According to court documents, Ketchikan Police Department (KPD) searched the Alaska residence of Hill in November 2019, as part of a drug investigation. During the search, officers found 228 grams of methamphetamine, drug paraphernalia, a money counting machine, a stolen Kel-Tec .22 caliber pistol and keys to a safety deposit box. After obtaining a search warrant for Hill’s safety deposit box, KPD found an additional 1,485 grams of methamphetamine and 815 grams of heroin. In total, Hill had 3.7 pounds of methamphetamine which is the equivalent of 8,410 dosage units and 1.78 pounds of heroin or 8,130 doses – more than the entire population of the Ketchikan Borough.
Records indicate Hill began travelling to Ketchikan in September 2019 to direct the possession and distribution of large amounts of methamphetamine and heroin. Hill collected drug proceeds from others which he then used to purchase more methamphetamine and heroin from his supply source in Washington via the U.S. Postal Service.
Separately, Hill is wanted on a felony warrant in South Dakota involving the trafficking of 22 pounds of marijuana.
Acting U.S. Attorney Bryan Wilson of the District of Alaska made the announcement.
The Ketchikan Police Department, U.S. Postal Inspection Service, Federal Bureau of Investigation, Drug Enforcement Administration, U.S. Coast Guard Investigative Service, Alaska State Troopers and the Juneau Police Department investigated this case.
This case was prosecuted by Assistant U.S. Attorney Jack S. Schmidt.

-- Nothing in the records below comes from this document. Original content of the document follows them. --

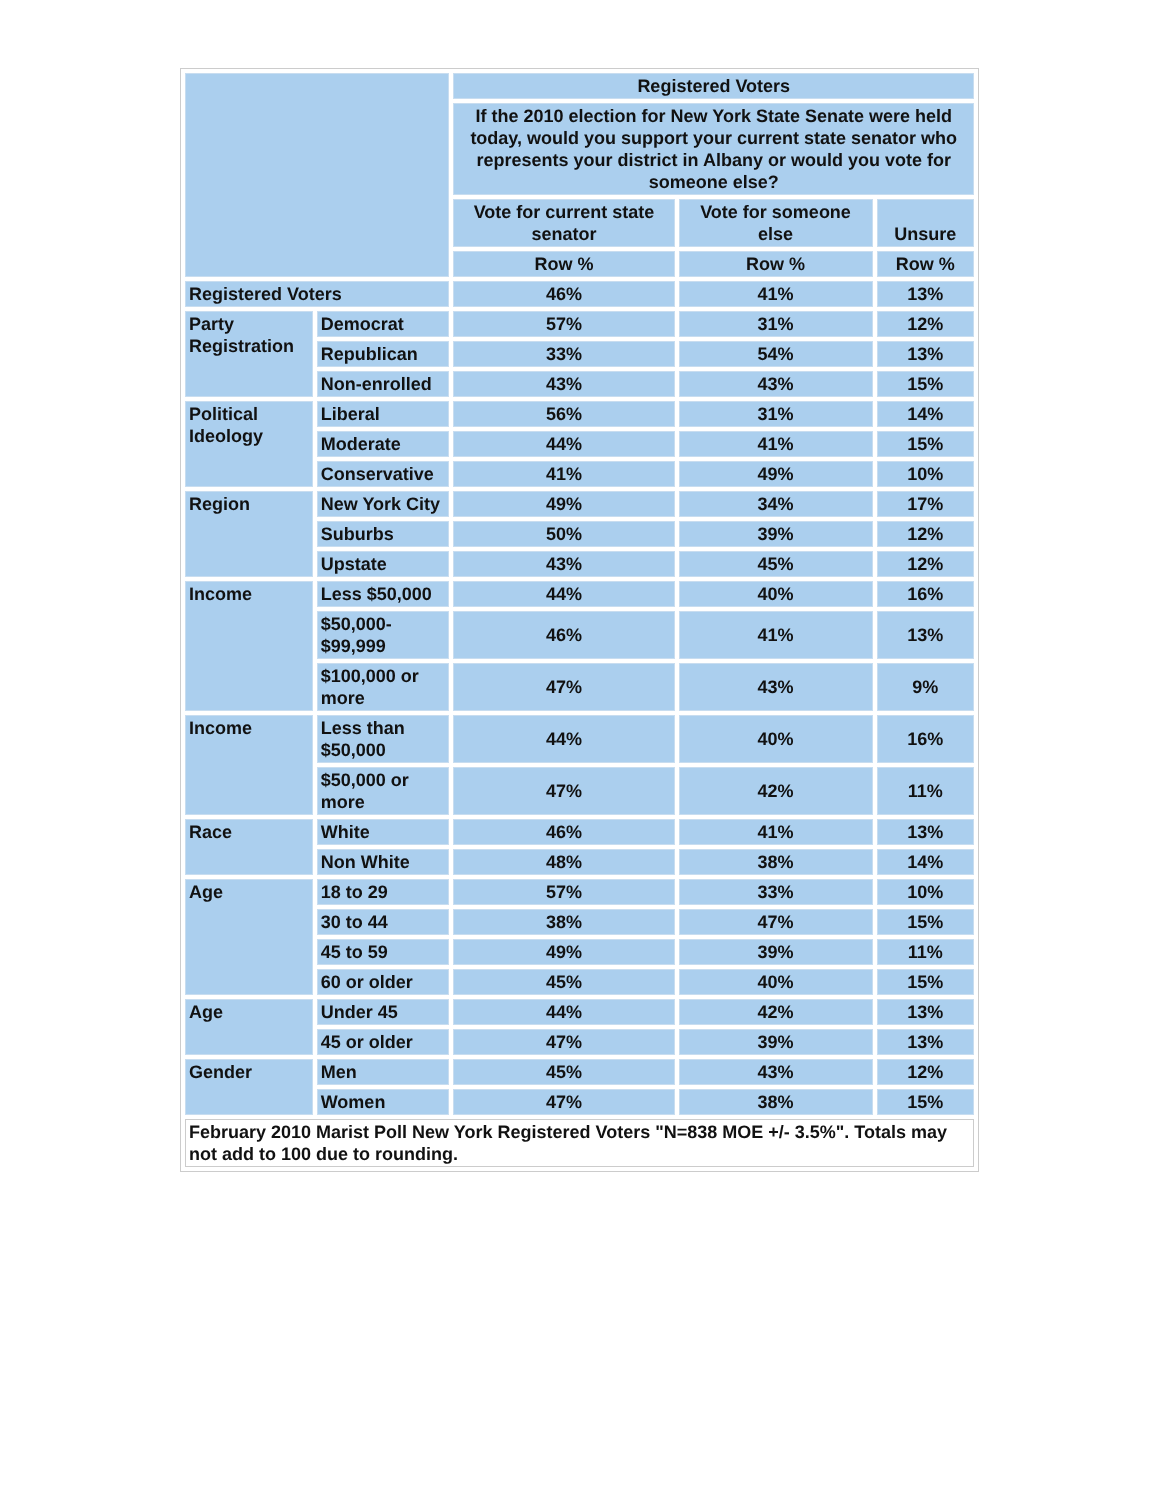| | | Registered Voters | | |
| --- | --- | --- | --- | --- |
| | | If the 2010 election for New York State Senate were held today, would you support your current state senator who represents your district in Albany or would you vote for someone else? | | |
| | | Vote for current state senator | Vote for someone else | Unsure |
| | | Row % | Row % | Row % |
| Registered Voters | | 46% | 41% | 13% |
| Party Registration | Democrat | 57% | 31% | 12% |
| | Republican | 33% | 54% | 13% |
| | Non-enrolled | 43% | 43% | 15% |
| Political Ideology | Liberal | 56% | 31% | 14% |
| | Moderate | 44% | 41% | 15% |
| | Conservative | 41% | 49% | 10% |
| Region | New York City | 49% | 34% | 17% |
| | Suburbs | 50% | 39% | 12% |
| | Upstate | 43% | 45% | 12% |
| Income | Less $50,000 | 44% | 40% | 16% |
| | $50,000- $99,999 | 46% | 41% | 13% |
| | $100,000 or more | 47% | 43% | 9% |
| Income | Less than $50,000 | 44% | 40% | 16% |
| | $50,000 or more | 47% | 42% | 11% |
| Race | White | 46% | 41% | 13% |
| | Non White | 48% | 38% | 14% |
| Age | 18 to 29 | 57% | 33% | 10% |
| | 30 to 44 | 38% | 47% | 15% |
| | 45 to 59 | 49% | 39% | 11% |
| | 60 or older | 45% | 40% | 15% |
| Age | Under 45 | 44% | 42% | 13% |
| | 45 or older | 47% | 39% | 13% |
| Gender | Men | 45% | 43% | 12% |
| | Women | 47% | 38% | 15% |
| February 2010 Marist Poll New York Registered Voters "N=838 MOE +/- 3.5%". Totals may not add to 100 due to rounding. | | | | |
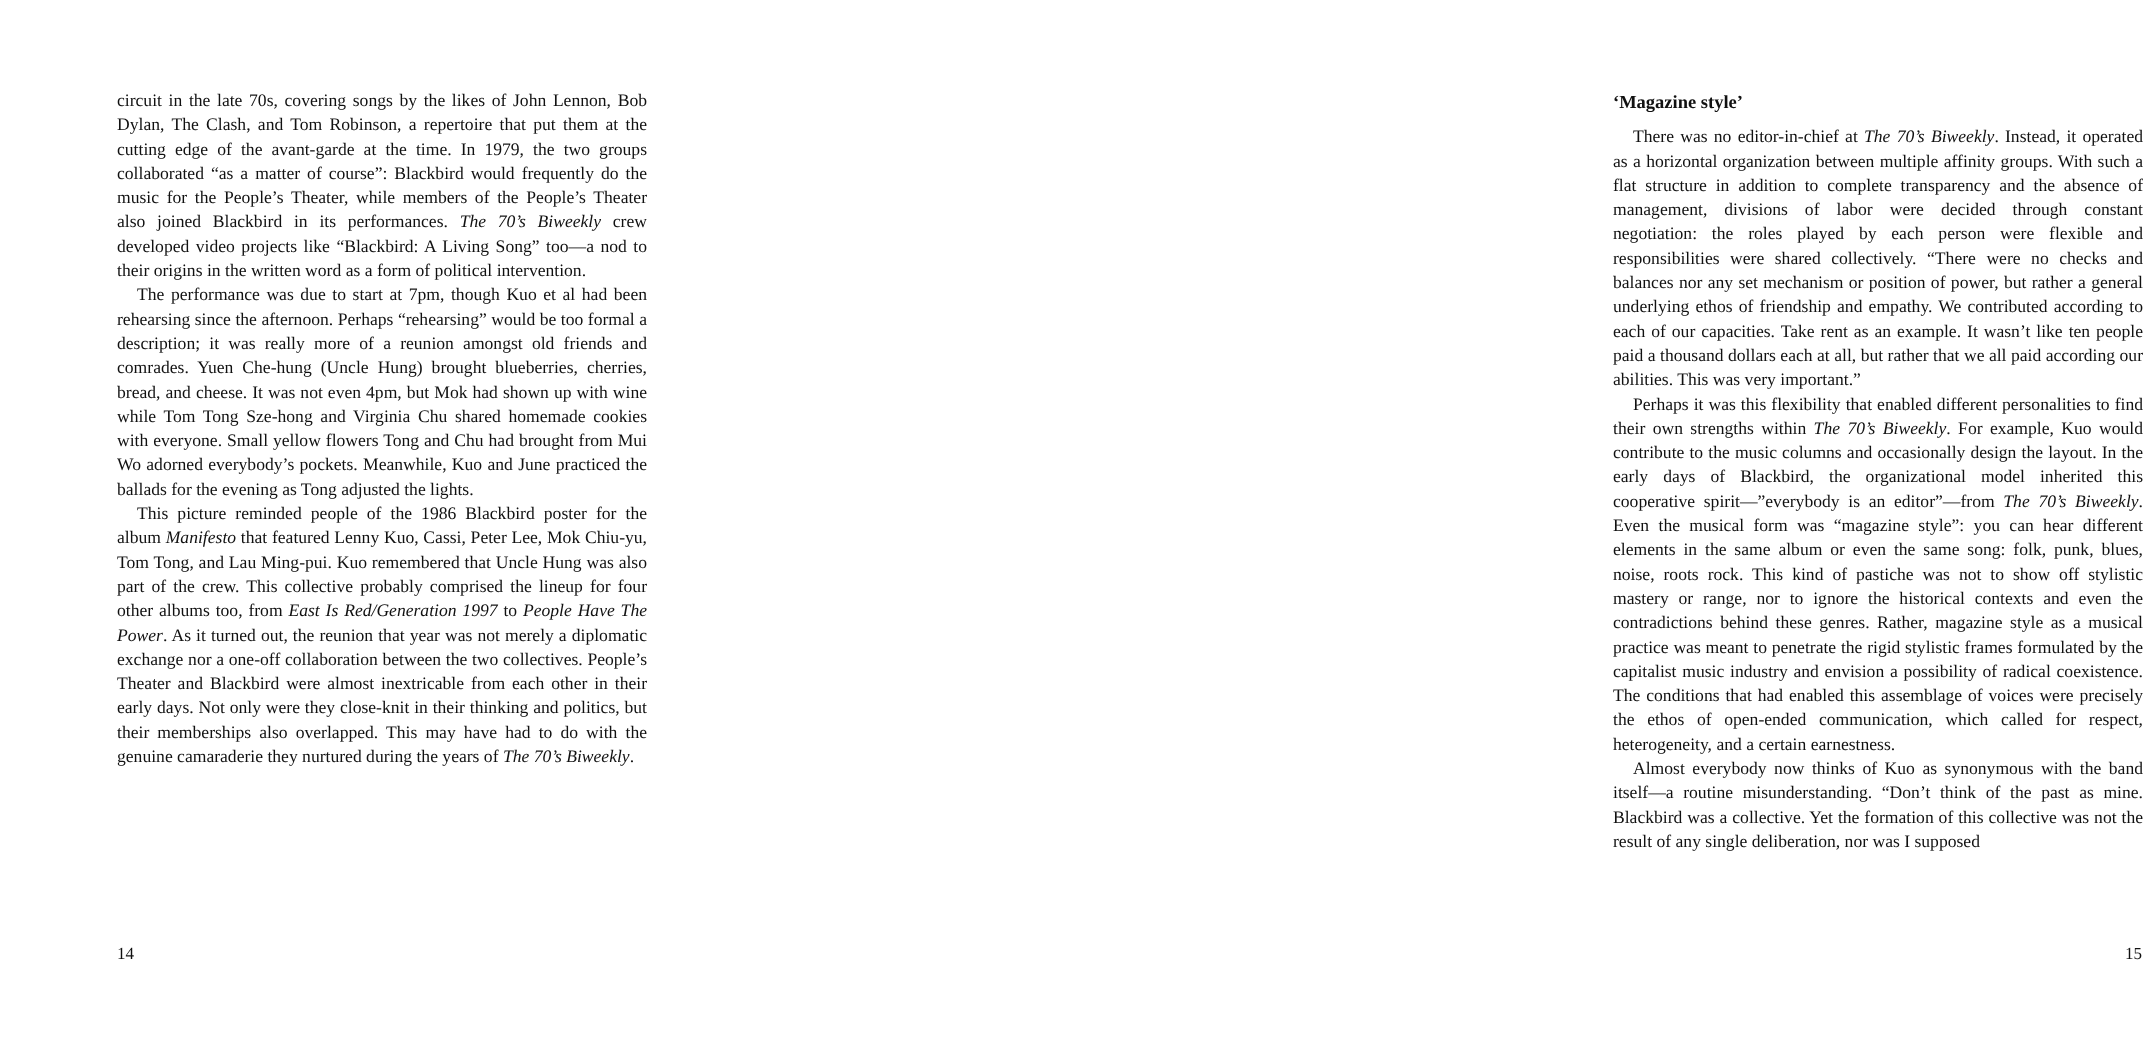circuit in the late 70s, covering songs by the likes of John Lennon, Bob Dylan, The Clash, and Tom Robinson, a repertoire that put them at the cutting edge of the avant-garde at the time. In 1979, the two groups collaborated “as a matter of course”: Blackbird would frequently do the music for the People’s Theater, while members of the People’s Theater also joined Blackbird in its performances. The 70’s Biweekly crew developed video projects like “Blackbird: A Living Song” too—a nod to their origins in the written word as a form of political intervention.
The performance was due to start at 7pm, though Kuo et al had been rehearsing since the afternoon. Perhaps “rehearsing” would be too formal a description; it was really more of a reunion amongst old friends and comrades. Yuen Che-hung (Uncle Hung) brought blueberries, cherries, bread, and cheese. It was not even 4pm, but Mok had shown up with wine while Tom Tong Sze-hong and Virginia Chu shared homemade cookies with everyone. Small yellow flowers Tong and Chu had brought from Mui Wo adorned everybody’s pockets. Meanwhile, Kuo and June practiced the ballads for the evening as Tong adjusted the lights.
This picture reminded people of the 1986 Blackbird poster for the album Manifesto that featured Lenny Kuo, Cassi, Peter Lee, Mok Chiu-yu, Tom Tong, and Lau Ming-pui. Kuo remembered that Uncle Hung was also part of the crew. This collective probably comprised the lineup for four other albums too, from East Is Red/Generation 1997 to People Have The Power. As it turned out, the reunion that year was not merely a diplomatic exchange nor a one-off collaboration between the two collectives. People’s Theater and Blackbird were almost inextricable from each other in their early days. Not only were they close-knit in their thinking and politics, but their memberships also overlapped. This may have had to do with the genuine camaraderie they nurtured during the years of The 70’s Biweekly.
14
‘Magazine style’
There was no editor-in-chief at The 70’s Biweekly. Instead, it operated as a horizontal organization between multiple affinity groups. With such a flat structure in addition to complete transparency and the absence of management, divisions of labor were decided through constant negotiation: the roles played by each person were flexible and responsibilities were shared collectively. “There were no checks and balances nor any set mechanism or position of power, but rather a general underlying ethos of friendship and empathy. We contributed according to each of our capacities. Take rent as an example. It wasn’t like ten people paid a thousand dollars each at all, but rather that we all paid according our abilities. This was very important.”
Perhaps it was this flexibility that enabled different personalities to find their own strengths within The 70’s Biweekly. For example, Kuo would contribute to the music columns and occasionally design the layout. In the early days of Blackbird, the organizational model inherited this cooperative spirit—”everybody is an editor”—from The 70’s Biweekly. Even the musical form was “magazine style”: you can hear different elements in the same album or even the same song: folk, punk, blues, noise, roots rock. This kind of pastiche was not to show off stylistic mastery or range, nor to ignore the historical contexts and even the contradictions behind these genres. Rather, magazine style as a musical practice was meant to penetrate the rigid stylistic frames formulated by the capitalist music industry and envision a possibility of radical coexistence. The conditions that had enabled this assemblage of voices were precisely the ethos of open-ended communication, which called for respect, heterogeneity, and a certain earnestness.
Almost everybody now thinks of Kuo as synonymous with the band itself—a routine misunderstanding. “Don’t think of the past as mine. Blackbird was a collective. Yet the formation of this collective was not the result of any single deliberation, nor was I supposed
15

This case is part of the U.S. Attorney’s Office, District of Alaska Rural Alaska Anti-Violence Enforcement Network (RAAVEN) initiative’s ongoing efforts to increase engagement, coordination and action on public safety in Alaska Native communities. The case is also part of Alaska’s High Intensity Drug Trafficking Area (HIDTA) program and the South East Alaska Cities Against Drugs (SEACAD) task force. HIDTA was established in 2018 to enhance and coordinate efforts among local state and federal law enforcement agencies, providing equipment, technology and additional resources to combat drug trafficking and its harmful consequences in critical regions of Alaska.